In its small but significant way, RfP Australia has played its role at national and State/Territory levels in working for interfaith and multicultural harmony in a country where almost half of the population of 23 million are either immigrants or have at least one parent who was born outside Australia. With its website it has continued to provide a very welcome service not only nationally but internationally.
ACRP AND IMPLEMENTING ITS STRATEGIC ACTION PLAN
Unfortunately because of a visa difficulty, Australia did not participate in the 2017 Executive Committee meeting in Beijing. However, in July Professor Cahill spent three days in Tokyo at the secretariat finalising the draft of the ACRP Constitution. Religions for Peace Australia has been fully supportive of the ACRP Strategic Action Plan that flowed out of the 2014 Incheon Assembly under the guidance of the Secretariat, and its chair has been participating in online ACRP Leadership meetings. Whilst Australia has addressed many of its aspects, it has begun to engage systematically with the plan. It very much values its relationship with the secretariat in Tokyo. Some of its members played key roles in the work of the Royal Commission on the Institutional Responses to Child Sexual Abuse and also RfP Australia has been opposed to the practice of child marriages which are against Australian law. Through the many and varied activities, Religions for Peace has been engaging in a range of activities promoting interreligious harmony and social cohesion and strengthening its own organisation through action plans.

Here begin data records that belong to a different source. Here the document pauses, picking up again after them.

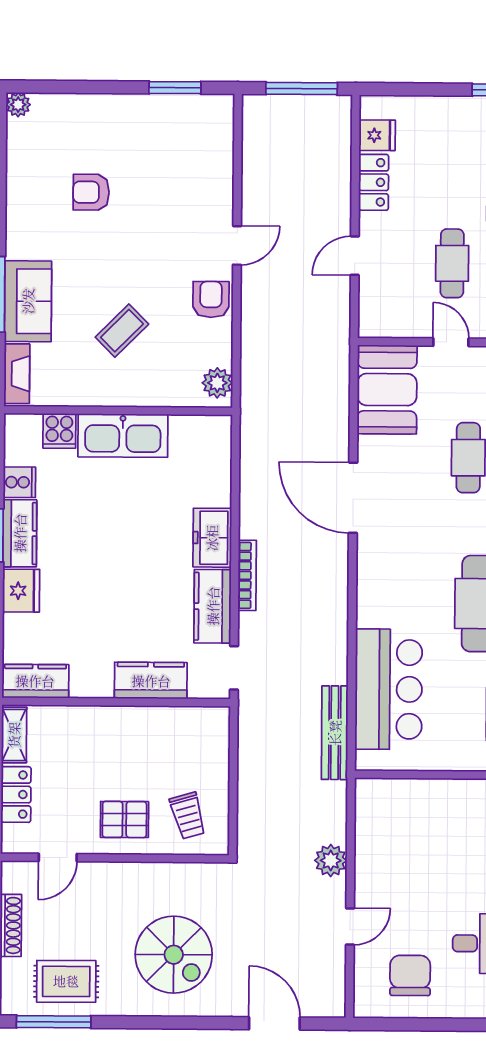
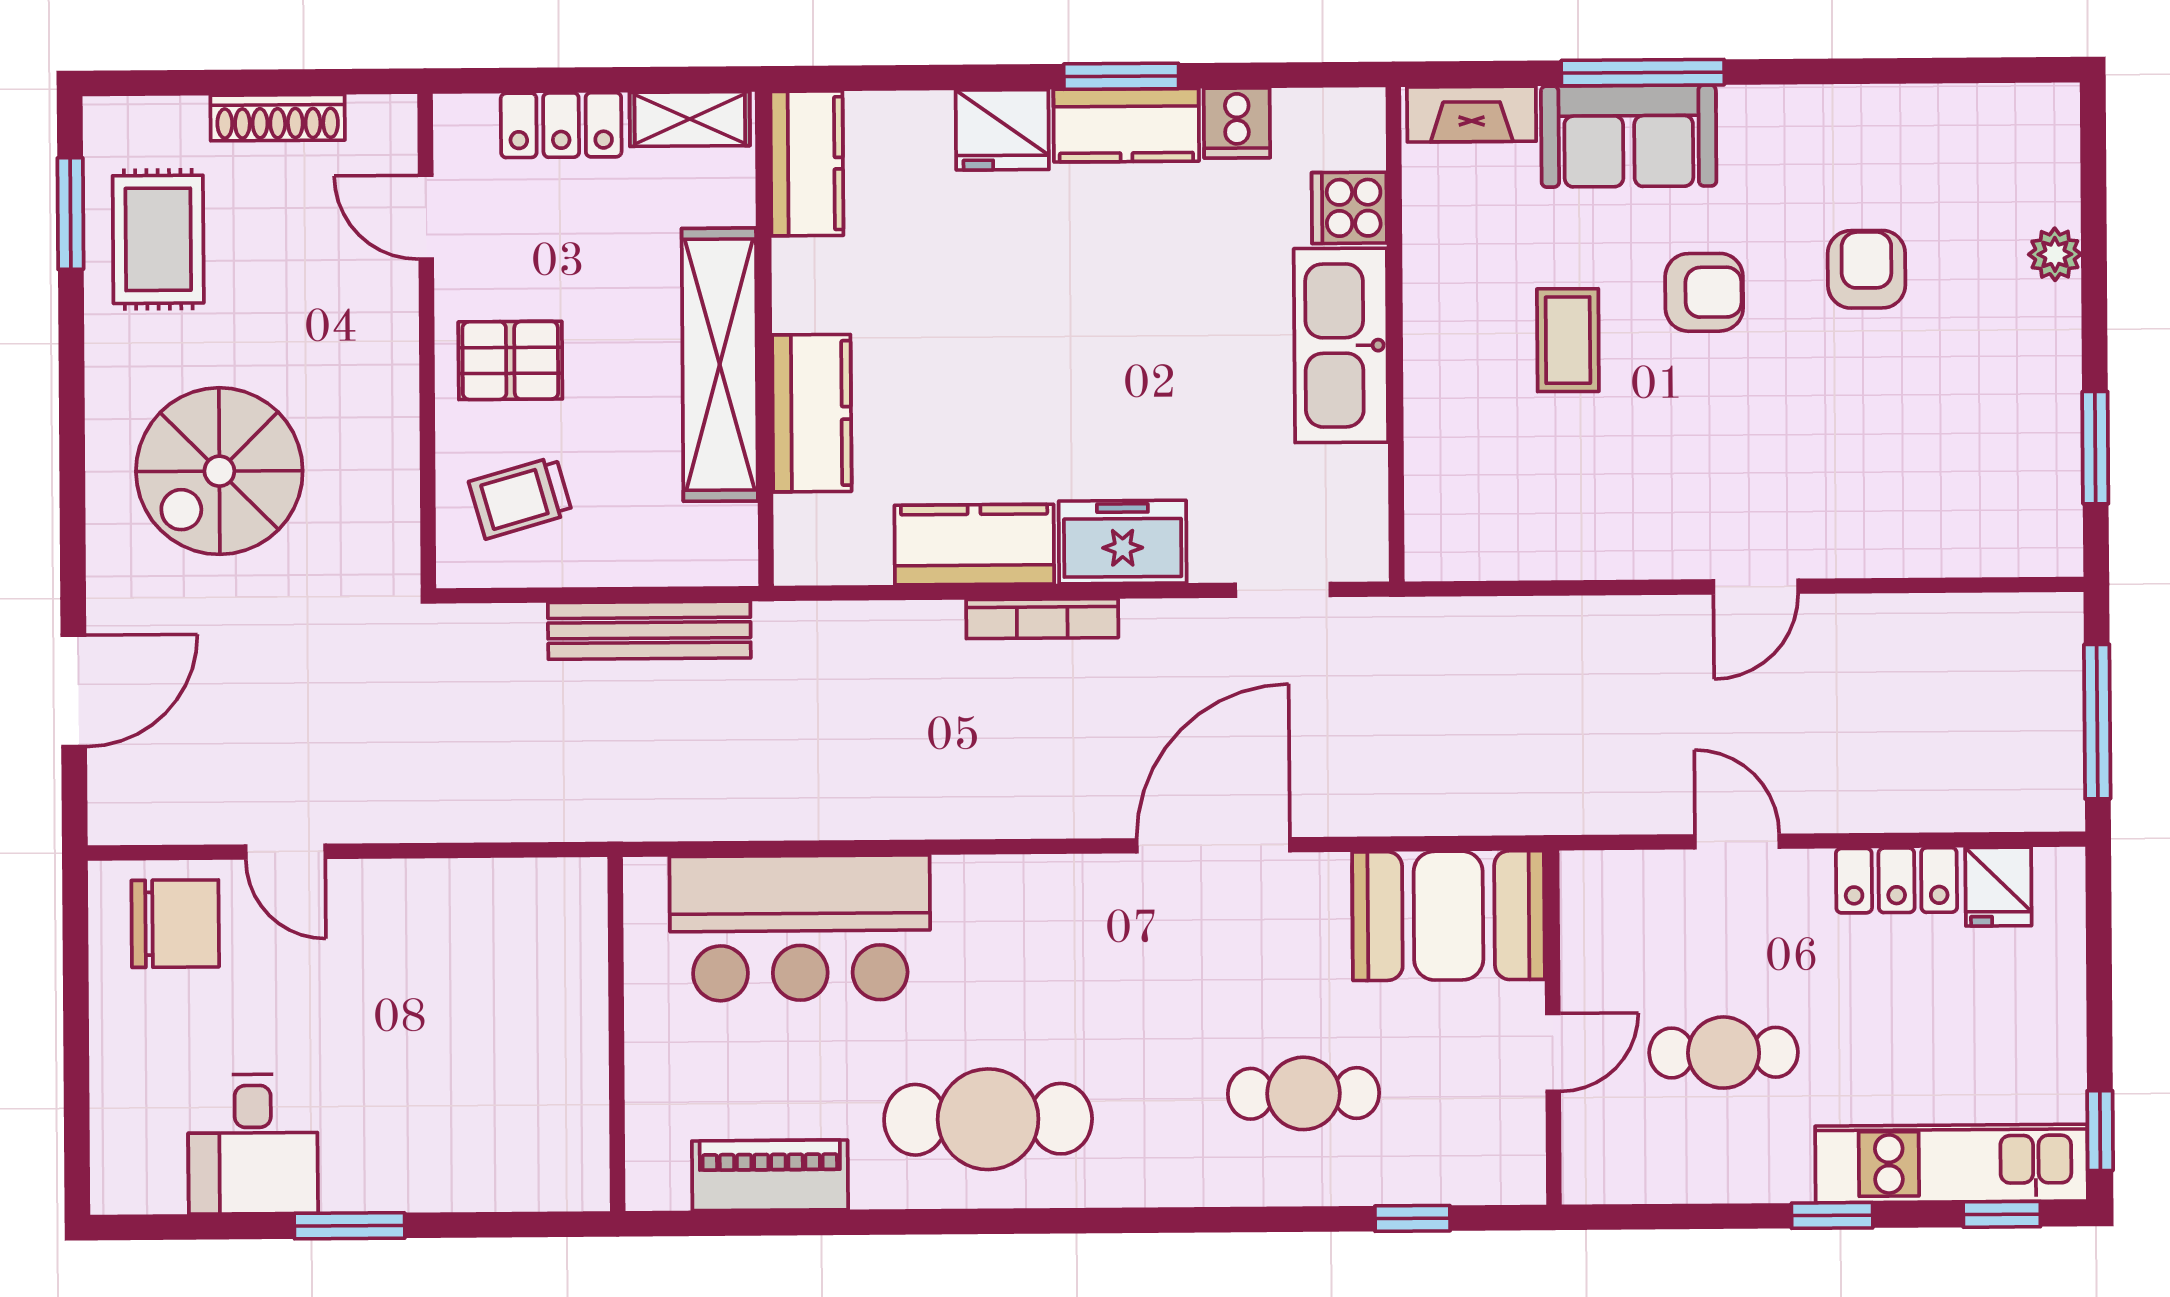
plant: (18, 105) -> (2055, 254), moved
door: (237, 245) -> (1756, 587), hinge flipped
armchair: (211, 299) -> (1704, 292), moved
coffee table: (122, 331) -> (1568, 340), turned 45
plant: (217, 383) -> (1458, 548), removed
doorway: (234, 668) -> (1283, 590), moved
shelving: (128, 723) -> (720, 365), added
bench: (335, 733) -> (649, 630), moved
pallet: (124, 819) -> (510, 360), turned 90
plant: (331, 860) -> (428, 808), removed
chair: (410, 975) -> (175, 924), moved
window: (54, 1022) -> (70, 214), width x0.69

I want to thank all the executive members across Australia in our national organisation and affiliated organisations for their support and great work, especially our secretary, Sue Ennis, and the office-holders in all our branches and affiliates. I also want to thank the ACRP Secretariat in Tokyo because ACRP is becoming more professional in its operation. Our work is important and is part of building a multicultural and interfaith society and a peaceful and harmonious world.
Desmond P. Cahill (Emeritus Prof.),
Chair, Religions for Peace Australia.